Epais dossiers sous le bras et valise à roulettes à la main, l’infirmière Kezban Zengin Tanriverdi se rend chez Juan Marques et Béatrice Rossier pour la première fois ce matin de décembre dans un village de la Drôme. L’escalier qui mène au logement est étroit. Plusieurs chats, perchés sur des placards, et le chien, Noisette, accueillent la nouvelle venue. Dans le salon transformé en chambre, Kezban Zengin Tanriverdi salue sa future patiente, allongée sur le canapé.
Agée de 65 ans, Béatrice Rossier est fatiguée et inquiète. On vient de lui diagnostiquer un cancer avancé et elle ne veut pas aller à l’hôpital. Kezban Zengin Tanriverdi est là pour lui administrer son médicament et lui permettre de suivre son traitement de chimiothérapie à la maison en faisant le lien avec l’hôpital et les autres professionnels de santé. Dans les prochaines semaines, cette prestataire de santé à domicile sera là pour l’accompagner. « Mon rôle est de faire du lien et de mettre en confiance ces personnes. »
Etre atteint d’un cancer et être hospitalisé chez soi… La tendance, bien que très marginale en France (environ 2 % des personnes malades sont concernées, selon la Fédération des prestataires de santé à domicile), se développe lorsque la chimiothérapie peut être administrée par voie orale ou par intraveineuse. En 2020, vingt et un mille trois cents patients ont ainsi été pris en charge simultanément à leur domicile. Mais ces dispositifs, qui demandent la coordination de nombreux intervenants, reposent aussi sur les prestataires de santé à domicile, un métier de l’ombre pourtant essentiel.

(Contenus enregistrés d'une collection)

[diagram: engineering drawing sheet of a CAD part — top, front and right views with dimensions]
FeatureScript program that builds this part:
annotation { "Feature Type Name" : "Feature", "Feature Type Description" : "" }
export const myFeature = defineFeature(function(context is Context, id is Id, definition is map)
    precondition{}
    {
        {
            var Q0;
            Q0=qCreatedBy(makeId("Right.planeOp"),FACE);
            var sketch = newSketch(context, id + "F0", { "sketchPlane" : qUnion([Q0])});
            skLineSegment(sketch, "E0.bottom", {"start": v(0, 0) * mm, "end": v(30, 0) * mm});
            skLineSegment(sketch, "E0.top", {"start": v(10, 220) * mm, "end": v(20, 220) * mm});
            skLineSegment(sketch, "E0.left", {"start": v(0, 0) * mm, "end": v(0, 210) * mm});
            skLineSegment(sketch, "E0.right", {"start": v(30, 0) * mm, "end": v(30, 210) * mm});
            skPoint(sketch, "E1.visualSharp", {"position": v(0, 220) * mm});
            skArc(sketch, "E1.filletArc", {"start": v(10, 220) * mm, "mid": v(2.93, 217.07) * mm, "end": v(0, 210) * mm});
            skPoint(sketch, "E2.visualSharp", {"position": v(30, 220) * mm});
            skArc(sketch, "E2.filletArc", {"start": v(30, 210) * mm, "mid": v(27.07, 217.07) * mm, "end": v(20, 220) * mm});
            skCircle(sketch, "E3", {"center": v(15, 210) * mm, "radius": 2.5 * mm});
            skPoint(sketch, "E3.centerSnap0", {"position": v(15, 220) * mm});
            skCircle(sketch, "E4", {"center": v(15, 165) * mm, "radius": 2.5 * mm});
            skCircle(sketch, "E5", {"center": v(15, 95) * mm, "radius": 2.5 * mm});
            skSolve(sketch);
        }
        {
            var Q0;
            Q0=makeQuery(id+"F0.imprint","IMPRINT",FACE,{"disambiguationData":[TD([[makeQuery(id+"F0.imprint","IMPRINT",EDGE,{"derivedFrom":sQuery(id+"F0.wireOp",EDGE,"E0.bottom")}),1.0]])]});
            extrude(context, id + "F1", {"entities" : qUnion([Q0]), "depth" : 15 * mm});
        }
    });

— Questions à traiter —
1 - D'après l'extrait, quel âge a Béatrice Rossier ?
2 - Expliquez, d'après l'extrait, pourquoi Béatrice Rossier suit sa chimiothérapie à la maison.
3 - Traduisez en anglais cette phrase de l'extrait : « En 2020, vingt et un mille trois cents patients ont ainsi été pris en charge simultanément à leur domicile. »
Appuyez-vous seulement sur l'extrait.

— Réponses numérotées —
1 - Elle a 65 ans.

2 - On vient de lui trouver un cancer avancé et elle ne veut pas aller à l'hôpital. L'infirmière vient chez elle pour lui donner son médicament et faire le lien avec l'hôpital et les autres professionnels de santé.

3 - In 2020, twenty-one thousand three hundred patients were thus cared for simultaneously in their homes.